▸ Collected data:
━━━━━━━━━━
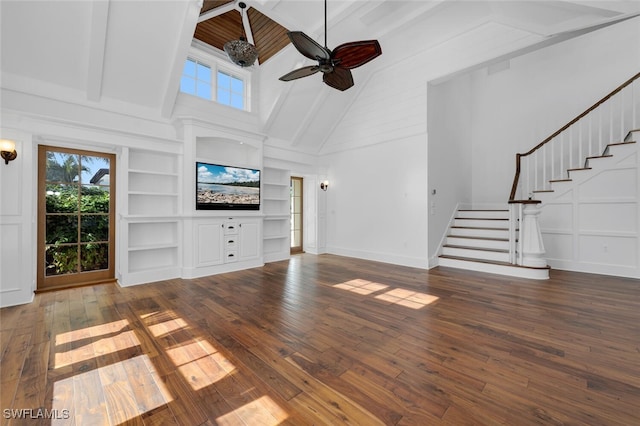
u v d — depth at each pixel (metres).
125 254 3.98
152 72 3.96
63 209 3.86
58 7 3.04
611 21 3.41
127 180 4.06
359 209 6.32
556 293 3.56
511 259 4.66
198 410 1.55
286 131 6.16
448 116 5.95
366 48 2.73
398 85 5.54
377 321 2.75
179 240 4.48
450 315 2.89
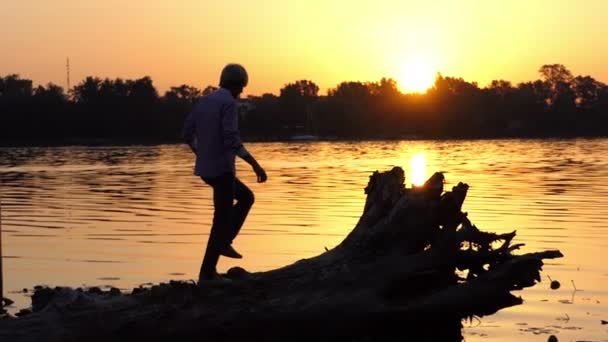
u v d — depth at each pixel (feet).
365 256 25.58
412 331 25.85
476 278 25.80
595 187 88.33
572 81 504.02
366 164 152.25
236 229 27.63
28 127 392.27
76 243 45.42
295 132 473.67
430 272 25.29
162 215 60.64
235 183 27.45
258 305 24.29
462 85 513.45
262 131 472.03
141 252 42.04
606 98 498.28
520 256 26.09
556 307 29.76
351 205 67.62
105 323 23.41
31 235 49.16
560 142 342.23
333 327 24.76
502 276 25.59
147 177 114.52
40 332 23.07
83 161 178.81
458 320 26.48
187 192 84.64
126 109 409.69
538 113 501.15
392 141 403.75
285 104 477.36
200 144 27.09
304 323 24.54
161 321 23.67
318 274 25.13
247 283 24.76
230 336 24.21
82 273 35.91
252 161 26.73
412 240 25.76
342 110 482.69
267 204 68.80
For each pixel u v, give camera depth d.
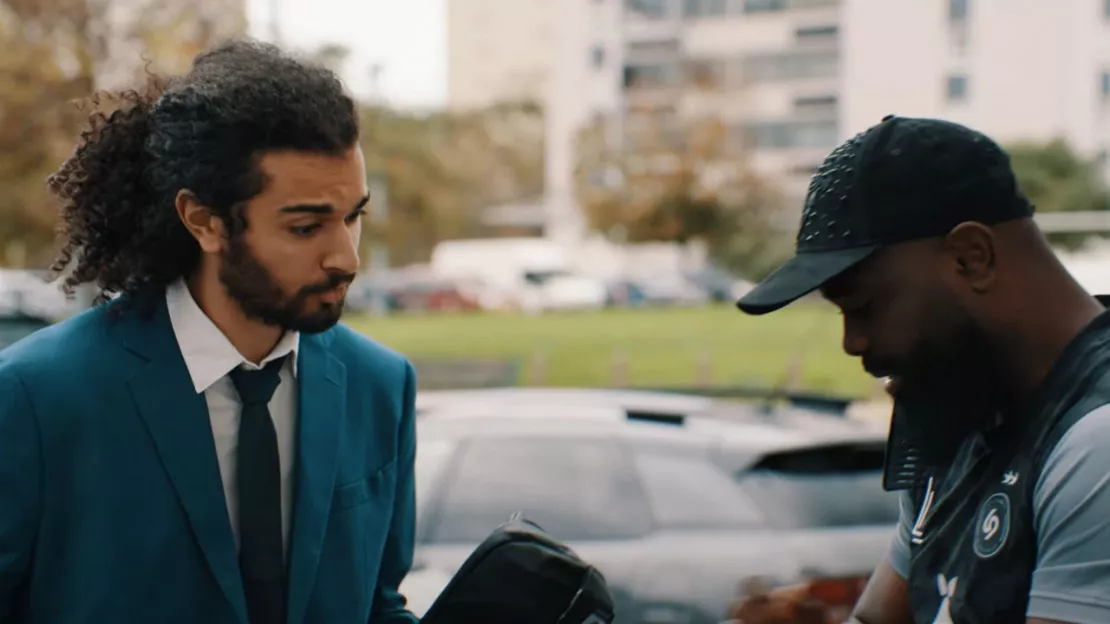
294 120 1.66
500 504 4.03
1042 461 1.34
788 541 3.89
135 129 1.79
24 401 1.67
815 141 64.44
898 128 1.45
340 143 1.69
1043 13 54.75
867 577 3.84
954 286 1.41
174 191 1.71
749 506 3.98
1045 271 1.41
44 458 1.67
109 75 16.06
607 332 26.25
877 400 13.94
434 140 51.66
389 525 1.96
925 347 1.42
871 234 1.42
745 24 64.31
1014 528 1.36
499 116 74.50
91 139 1.81
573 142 51.50
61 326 1.79
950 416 1.46
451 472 4.12
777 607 3.77
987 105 55.66
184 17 16.03
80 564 1.67
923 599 1.48
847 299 1.46
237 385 1.80
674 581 3.84
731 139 47.75
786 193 50.56
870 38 57.88
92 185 1.80
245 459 1.78
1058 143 48.06
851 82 58.25
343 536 1.86
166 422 1.73
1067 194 46.34
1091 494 1.28
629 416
━━━━━━━━━━
▸ Aim of the task:
Transcribe exactly and only the lines from the top of the records through the line containing "392 141 403.75", inclusive, and do not copy the pictures.

▸ Written response:
u v d — depth at each pixel (metres).
125 254 3.98
152 72 3.96
63 209 3.86
58 7 3.04
611 21 3.41
127 180 4.06
359 209 6.32
556 293 3.56
511 259 4.66
198 410 1.55
286 131 6.16
448 116 5.95
366 48 2.73
398 85 5.54
377 321 2.75
179 240 4.48
450 315 2.89
u v d — depth at each pixel (feet).
365 256 25.58
412 331 25.85
476 278 25.80
595 187 88.33
572 81 504.02
366 164 152.25
236 229 27.63
28 127 392.27
76 243 45.42
295 132 473.67
430 272 25.29
162 215 60.64
235 183 27.45
258 305 24.29
462 85 513.45
262 131 472.03
141 252 42.04
606 98 498.28
520 256 26.09
556 307 29.76
351 205 67.62
105 323 23.41
31 235 49.16
560 142 342.23
333 327 24.76
502 276 25.59
147 177 114.52
40 332 23.07
83 161 178.81
458 320 26.48
187 192 84.64
126 109 409.69
538 113 501.15
392 141 403.75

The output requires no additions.